Młoda rekordzistka
Kondycji siedmioletniej Klaudii Michalskiej mógłby pozazdrościć niejeden dorosły mężczyzna. Od zawsze lubiła sport. Bieżnia, rowerek – miała gdzie ćwiczyć, bo tata prowadzi dużą siłownię. Na ten dzień czekali oboje.
– Już od dawna planowaliśmy zrobić sobie długą rowerową wycieczkę. Lato to wymarzony czas na takie wypady. Już kiedyś przejechaliśmy wspólnie czterdzieści kilometrów, ale chcieliśmy pobić nasz rekord – mówi Sebastian Michalski, tata Klaudii.
Trasa prowadziła z siłowni SEBI przez Zalew Rybnicki, Rudy, Brantolkę, Bargłówkę, Magdalenkę, Kotlarnię, Solarnię, Dziergowice i Kuźnię Raciborską. W lesie zaplanowano piętnastokilometrową pętlę.

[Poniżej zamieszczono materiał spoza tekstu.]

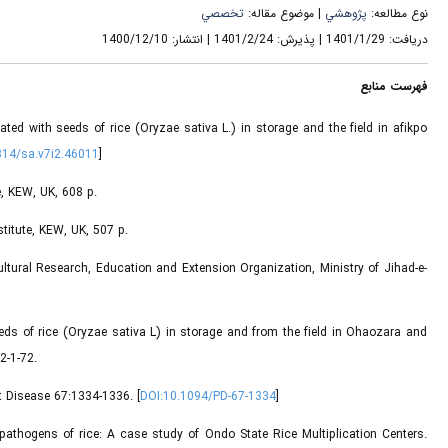
نوع مطالعه:
پژوهشي
| موضوع مقاله:
تخصصي
دریافت: 1401/1/29 | پذیرش: 1401/2/24 | انتشار: 1400/12/10
فهرست منابع
ed with seeds of rice (Oryzae sativa L.) in storage and the field in afikpo
314/sa.v7i2.46011
]
, KEW, UK, 608 p.
itute, KEW, UK, 507 p.
cultural Research, Education and Extension Organization, Ministry of Jihad-e-
ds of rice (Oryzae sativa L) in storage and from the field in Ohaozara and
2-1-72.
t Disease 67:1334-1336. [
DOI:10.1094/PD-67-1334
]
 pathogens of rice: A case study of Ondo State Rice Multiplication Centers.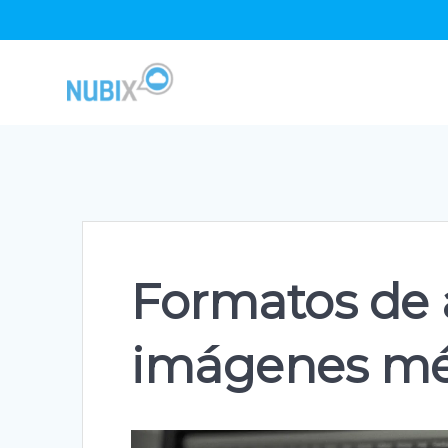
Skip
to
content
Formatos de 
imágenes mé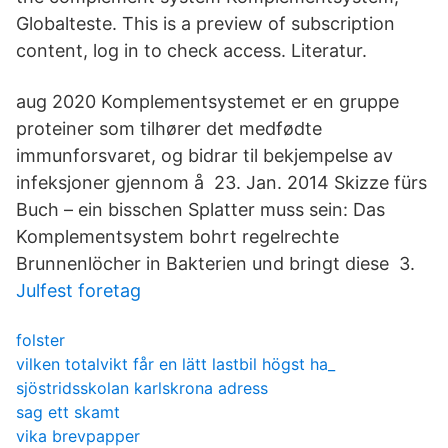
Globalteste. This is a preview of subscription
content, log in to check access. Literatur.
aug 2020 Komplementsystemet er en gruppe
proteiner som tilhører det medfødte
immunforsvaret, og bidrar til bekjempelse av
infeksjoner gjennom å 23. Jan. 2014 Skizze fürs
Buch – ein bisschen Splatter muss sein: Das
Komplementsystem bohrt regelrechte
Brunnenlöcher in Bakterien und bringt diese 3.
Julfest foretag
folster
vilken totalvikt får en lätt lastbil högst ha_
sjöstridsskolan karlskrona adress
sag ett skamt
vika brevpapper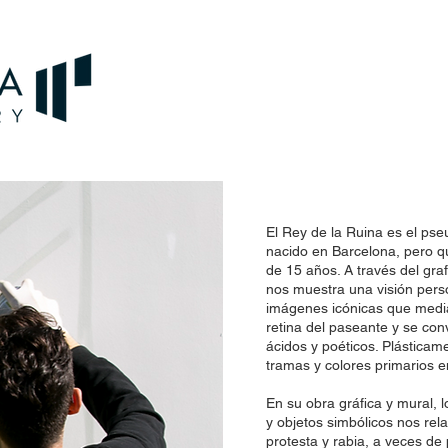
El Rey de la Ruina es el pseu
nacido en Barcelona, pero q
de 15 años. A través del graf
nos muestra una visión pers
imágenes icónicas que media
retina del paseante y se con
ácidos y poéticos. Plástica
tramas y colores primarios 
En su obra gráfica y mural,
y objetos simbólicos nos rela
protesta y rabia, a veces de 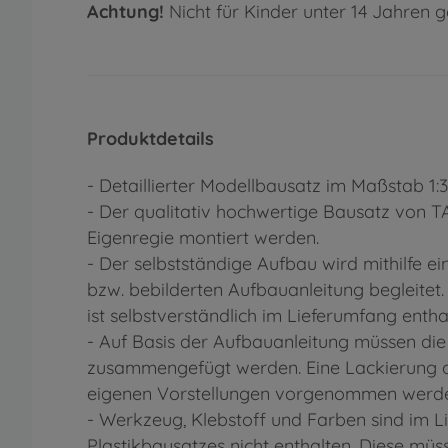
Achtung!
Nicht für Kinder unter 14 Jahren g
Produktdetails
- Detaillierter Modellbausatz im Maßstab 1:
- Der qualitativ hochwertige Bausatz von 
Eigenregie montiert werden.
- Der selbstständige Aufbau wird mithilfe eine
bzw. bebilderten Aufbauanleitung begleitet
ist selbstverständlich im Lieferumfang entha
- Auf Basis der Aufbauanleitung müssen die
zusammengefügt werden. Eine Lackierung d
eigenen Vorstellungen vorgenommen werd
- Werkzeug, Klebstoff und Farben sind im 
Plastikbausatzes nicht enthalten. Diese mü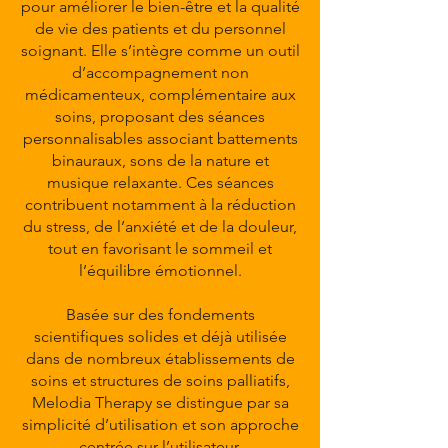
pour améliorer le bien-être et la qualité
de vie des patients et du personnel
soignant. Elle s’intègre comme un outil
d’accompagnement non
médicamenteux, complémentaire aux
soins, proposant des séances
personnalisables associant battements
binauraux, sons de la nature et
musique relaxante. Ces séances
contribuent notamment à la réduction
du stress, de l’anxiété et de la douleur,
tout en favorisant le sommeil et
l’équilibre émotionnel.
Basée sur des fondements
scientifiques solides et déjà utilisée
dans de nombreux établissements de
soins et structures de soins palliatifs,
Melodia Therapy se distingue par sa
simplicité d’utilisation et son approche
centrée sur l’utilisateur.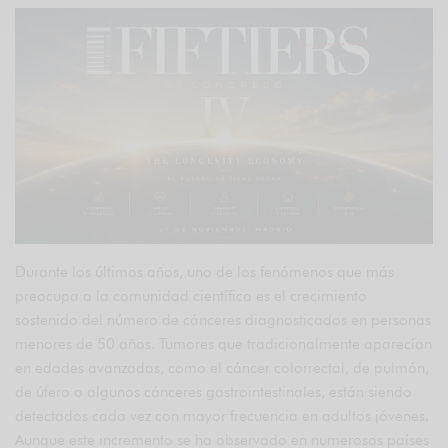
Durante los últimos años, uno de los fenómenos que más
preocupa a la comunidad científica es el crecimiento
sostenido del número de cánceres diagnosticados en personas
menores de 50 años. Tumores que tradicionalmente aparecían
en edades avanzadas, como el cáncer colorrectal, de pulmón,
de útero o algunos cánceres gastrointestinales, están siendo
detectados cada vez con mayor frecuencia en adultos jóvenes.
Aunque este incremento se ha observado en numerosos países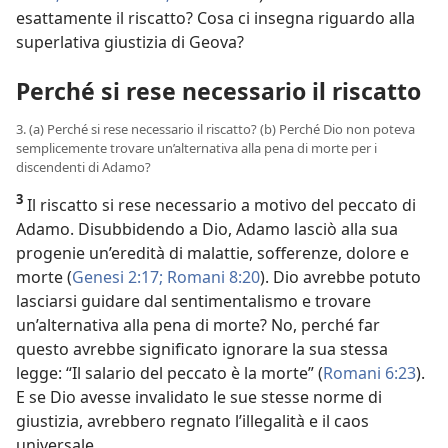
esattamente il riscatto? Cosa ci insegna riguardo alla
superlativa giustizia di Geova?
Perché si rese necessario il riscatto
3. (a) Perché si rese necessario il riscatto? (b) Perché Dio non poteva
semplicemente trovare un’alternativa alla pena di morte per i
discendenti di Adamo?
3
Il riscatto si rese necessario a motivo del peccato di
Adamo. Disubbidendo a Dio, Adamo lasciò alla sua
progenie un’eredità di malattie, sofferenze, dolore e
morte (
Genesi 2:17;
Romani 8:20
). Dio avrebbe potuto
lasciarsi guidare dal sentimentalismo e trovare
un’alternativa alla pena di morte? No, perché far
questo avrebbe significato ignorare la sua stessa
legge: “Il salario del peccato è la morte” (
Romani 6:23
).
E se Dio avesse invalidato le sue stesse norme di
giustizia, avrebbero regnato l’illegalità e il caos
universale.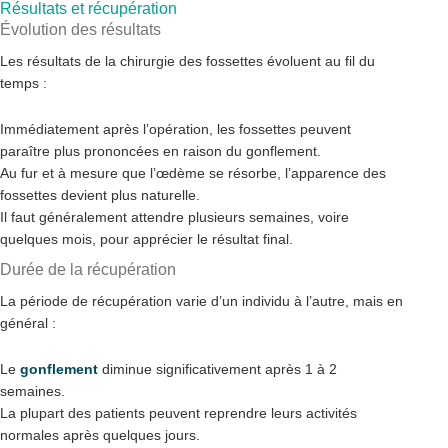
Résultats et récupération
Évolution des résultats
Les résultats de la chirurgie des fossettes évoluent au fil du
temps :
Immédiatement après l’opération, les fossettes peuvent
paraître plus prononcées en raison du gonflement.
Au fur et à mesure que l’œdème se résorbe, l’apparence des
fossettes devient plus naturelle.
Il faut généralement attendre plusieurs semaines, voire
quelques mois, pour apprécier le résultat final.
Durée de la récupération
La période de récupération varie d’un individu à l’autre, mais en
général :
Le
gonflement
diminue significativement après 1 à 2
semaines.
La plupart des patients peuvent reprendre leurs activités
normales après quelques jours.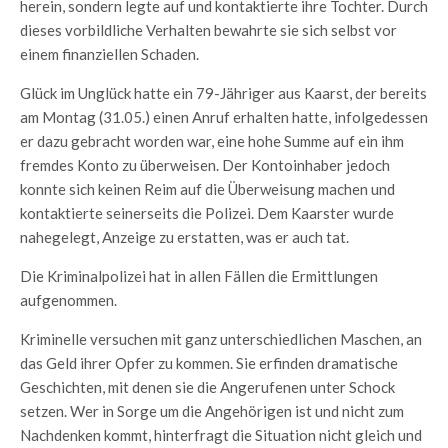
herein, sondern legte auf und kontaktierte ihre Tochter. Durch
dieses vorbildliche Verhalten bewahrte sie sich selbst vor
einem finanziellen Schaden.
Glück im Unglück hatte ein 79-Jähriger aus Kaarst, der bereits
am Montag (31.05.) einen Anruf erhalten hatte, infolgedessen
er dazu gebracht worden war, eine hohe Summe auf ein ihm
fremdes Konto zu überweisen. Der Kontoinhaber jedoch
konnte sich keinen Reim auf die Überweisung machen und
kontaktierte seinerseits die Polizei. Dem Kaarster wurde
nahegelegt, Anzeige zu erstatten, was er auch tat.
Die Kriminalpolizei hat in allen Fällen die Ermittlungen
aufgenommen.
Kriminelle versuchen mit ganz unterschiedlichen Maschen, an
das Geld ihrer Opfer zu kommen. Sie erfinden dramatische
Geschichten, mit denen sie die Angerufenen unter Schock
setzen. Wer in Sorge um die Angehörigen ist und nicht zum
Nachdenken kommt, hinterfragt die Situation nicht gleich und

– Klaudia tak naprawdę do końca nie zdawała sobie sprawy, jak długi to jest odcinek. Po drodze były oczywiście chwile zwątpienia, ale robiliśmy różnego rodzaju zabawy i wyścigi i jakoś nam szło. Oboje byliśmy bardzo zmęczeni wyprawą, ale bardzo szczęśliwi. Na drugi dzień to ja umierałem a Klaudia nie miała nawet zakwasów. Niewykluczone, że w przyszłości ustanowimy nowy rekord. Ale na razie musimy wypocząć – mówi tata dzielnej dziewczynki.
Dystans, jaki pokonała Klaudia, to dokładnie 103,99 km. Tata zrobił dla niej z tej okazji specjalny dyplom. Klaudia jest z niego bardzo dumna. Siedmiolatka uwielbia też grać w szachy.